Larry Ellison, Oracle
Main pitch:
What it means: In his latest assault on Microsoft, Ellison touts the clustering capabilities of his company's flagship Oracle 9i database and its apps. But the clustering he's talking up these days are not high-powered, mega-servers, but rather low-cost Intel boxes running Linux. That's Oracle's strategy for maintaining market share moving forward? It's one of them. Ellison adds that Oracle's best shot at growth is at targeting small and midsize businesses. Toward that end, Oracle is beefing up its outsourcing and hosting business and once again trying to take on Microsoft's Exchange server with new collaboration tools.
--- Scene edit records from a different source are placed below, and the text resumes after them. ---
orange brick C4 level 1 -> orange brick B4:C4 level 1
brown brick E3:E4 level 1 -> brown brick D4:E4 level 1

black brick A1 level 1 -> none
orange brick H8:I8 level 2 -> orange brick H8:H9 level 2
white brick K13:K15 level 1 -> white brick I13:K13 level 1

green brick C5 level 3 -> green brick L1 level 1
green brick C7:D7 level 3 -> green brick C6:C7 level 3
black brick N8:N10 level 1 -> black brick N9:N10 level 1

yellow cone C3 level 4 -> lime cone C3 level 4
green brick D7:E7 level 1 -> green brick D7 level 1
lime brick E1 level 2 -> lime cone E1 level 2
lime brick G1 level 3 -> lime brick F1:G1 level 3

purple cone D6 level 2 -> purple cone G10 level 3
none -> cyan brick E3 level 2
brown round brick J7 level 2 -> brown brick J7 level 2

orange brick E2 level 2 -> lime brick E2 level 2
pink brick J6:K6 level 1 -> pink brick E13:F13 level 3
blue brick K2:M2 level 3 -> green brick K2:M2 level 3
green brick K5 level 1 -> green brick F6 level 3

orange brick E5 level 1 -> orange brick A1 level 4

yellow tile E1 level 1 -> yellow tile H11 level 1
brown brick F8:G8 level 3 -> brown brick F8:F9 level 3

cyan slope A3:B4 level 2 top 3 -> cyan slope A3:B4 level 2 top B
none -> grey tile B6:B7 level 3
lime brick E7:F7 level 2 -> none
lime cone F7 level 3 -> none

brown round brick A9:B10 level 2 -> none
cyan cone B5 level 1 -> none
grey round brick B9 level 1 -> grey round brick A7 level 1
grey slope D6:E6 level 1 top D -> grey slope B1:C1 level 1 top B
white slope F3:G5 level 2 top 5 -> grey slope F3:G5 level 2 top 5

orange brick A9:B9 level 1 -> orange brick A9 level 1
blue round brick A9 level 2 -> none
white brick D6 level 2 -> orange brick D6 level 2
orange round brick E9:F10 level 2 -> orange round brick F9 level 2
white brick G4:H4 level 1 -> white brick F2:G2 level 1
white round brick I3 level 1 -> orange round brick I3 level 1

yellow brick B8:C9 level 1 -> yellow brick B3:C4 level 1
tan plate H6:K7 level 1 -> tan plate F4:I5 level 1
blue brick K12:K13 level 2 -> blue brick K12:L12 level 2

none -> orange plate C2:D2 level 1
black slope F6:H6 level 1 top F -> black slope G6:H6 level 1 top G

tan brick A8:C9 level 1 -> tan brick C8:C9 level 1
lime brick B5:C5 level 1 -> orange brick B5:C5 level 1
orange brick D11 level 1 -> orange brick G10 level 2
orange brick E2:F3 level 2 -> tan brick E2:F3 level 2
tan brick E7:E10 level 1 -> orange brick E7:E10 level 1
VARBusiness' View: Ellison is coming to grips that companies won't plunk down millions of dollars on buckets of software. Oracle, like many of its competitors, is moving to subscription-based licensing models. Ellison recently said Oracle gets 20 percent of all contracts through subscriptions. While he remains obsessed with obliterating Microsoft, he seems to finally realize that IBM is his real problem. But much of what he's touting is the same old stuff. How many times has Ellison pitched its database to run files and e-mail? Meanwhile, Oracle saw its annual revenue decline for the first time in its history. No wonder its stock is down more than 50 percent in the past year; in contrast, Microsoft's stock is down only 25 percent. That's one number even Larry's having a hard time spinning in a positive light. For all its power, however, Oracle has yet to make headway trying to get smaller companies to see its core value. Sometimes power can overwhelm, Oracle should take note.